You have an understandable misconception which is clouding the issue for you. The "circular" in "circular polarization" doesn't refer to the way the light is polarized in a different plane as you rotate the filter. It refers to the way the waves of light themselves are aligned. Check out this (public domain) illustration from Wikipedia:
Trippy, huh? But really, this part doesn't matter. The problem is that linearly polarized light might interfere with metering in an SLR camera. That's because the half-mirror used to direct light to an SLRs' metering and autofocus system also has a polarizing effect. The concern is that certain alignments of incoming linearly-polarized light might get canceled out, affecting the metering and focus. Using circularly-polarized light bypasses this.

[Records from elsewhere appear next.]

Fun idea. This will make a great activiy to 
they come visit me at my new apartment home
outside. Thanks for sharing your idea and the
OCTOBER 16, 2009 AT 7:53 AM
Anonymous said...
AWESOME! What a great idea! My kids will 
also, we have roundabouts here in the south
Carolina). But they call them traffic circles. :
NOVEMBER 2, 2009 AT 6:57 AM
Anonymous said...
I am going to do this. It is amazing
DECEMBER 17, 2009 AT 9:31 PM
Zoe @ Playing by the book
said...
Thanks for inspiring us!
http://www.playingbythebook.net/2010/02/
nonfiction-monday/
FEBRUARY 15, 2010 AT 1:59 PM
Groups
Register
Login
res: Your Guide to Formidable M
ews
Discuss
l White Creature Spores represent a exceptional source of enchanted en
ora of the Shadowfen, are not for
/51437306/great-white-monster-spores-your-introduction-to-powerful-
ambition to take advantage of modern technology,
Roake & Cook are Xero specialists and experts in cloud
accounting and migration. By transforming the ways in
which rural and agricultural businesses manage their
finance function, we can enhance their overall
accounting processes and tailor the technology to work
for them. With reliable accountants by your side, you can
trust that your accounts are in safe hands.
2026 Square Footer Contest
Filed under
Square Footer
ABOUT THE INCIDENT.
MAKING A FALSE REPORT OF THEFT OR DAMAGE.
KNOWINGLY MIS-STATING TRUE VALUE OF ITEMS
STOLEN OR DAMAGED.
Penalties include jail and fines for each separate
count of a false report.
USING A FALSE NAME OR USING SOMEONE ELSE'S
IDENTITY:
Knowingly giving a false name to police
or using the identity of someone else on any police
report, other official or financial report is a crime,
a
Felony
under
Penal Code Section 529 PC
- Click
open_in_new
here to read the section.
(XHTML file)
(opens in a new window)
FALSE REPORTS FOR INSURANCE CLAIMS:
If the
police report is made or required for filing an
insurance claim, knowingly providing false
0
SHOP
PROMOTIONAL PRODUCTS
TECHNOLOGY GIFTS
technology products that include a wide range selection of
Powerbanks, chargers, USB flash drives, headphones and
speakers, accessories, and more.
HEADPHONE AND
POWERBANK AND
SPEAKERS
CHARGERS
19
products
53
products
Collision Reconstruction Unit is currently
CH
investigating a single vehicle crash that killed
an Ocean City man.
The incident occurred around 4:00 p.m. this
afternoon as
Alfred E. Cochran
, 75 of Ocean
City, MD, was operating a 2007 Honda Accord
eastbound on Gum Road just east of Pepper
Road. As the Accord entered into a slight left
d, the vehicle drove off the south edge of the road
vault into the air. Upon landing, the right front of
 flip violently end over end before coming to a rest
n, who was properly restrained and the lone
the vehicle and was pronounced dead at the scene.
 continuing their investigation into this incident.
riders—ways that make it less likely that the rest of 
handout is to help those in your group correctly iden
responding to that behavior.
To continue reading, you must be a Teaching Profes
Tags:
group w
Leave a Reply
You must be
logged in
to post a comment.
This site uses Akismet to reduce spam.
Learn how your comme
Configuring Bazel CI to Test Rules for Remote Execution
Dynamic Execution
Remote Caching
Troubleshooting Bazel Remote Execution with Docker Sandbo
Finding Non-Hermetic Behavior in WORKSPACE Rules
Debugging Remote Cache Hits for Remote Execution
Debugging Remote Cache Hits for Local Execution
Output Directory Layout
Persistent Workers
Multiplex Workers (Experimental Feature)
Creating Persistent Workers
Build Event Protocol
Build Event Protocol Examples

But, really, it's not this wacky radial polarization that's useful. It's the linear effect that's really desired — that's what keeps out light that's aligned inconveniently in your scene. So, why does a circular polarizer work anyway? Another picture (again, public domain from Wikipedia) makes this clear:
You can see that the "normal" light coming in from the right side is first restricted to being linearly polarized, and only after transformed into the convenient-for-metering circularly-polarized light.
That was long, so here's the summary answer in bold: In either a simple linear polarizer or a more expensive and complicated circular one, it's rotating the orientation of this linear polarization that gives the important effect.
Your point & shoot camera doesn't use a half-transparent mirror to direct light to a dedicated set of metering and autofocus sensors, so there's no need to do an additional transformation to prevent interference. So you can just go ahead with the linear polarizer and it will work the same way.
(All of this said, I've seen pretty good anecdotal evidence that linear polarizers don't significantly interfere with metering or focus in most SLRs either. Presumably the polarization effect of the half-mirror isn't as strong as assumed by the circular-is-necessary theory.)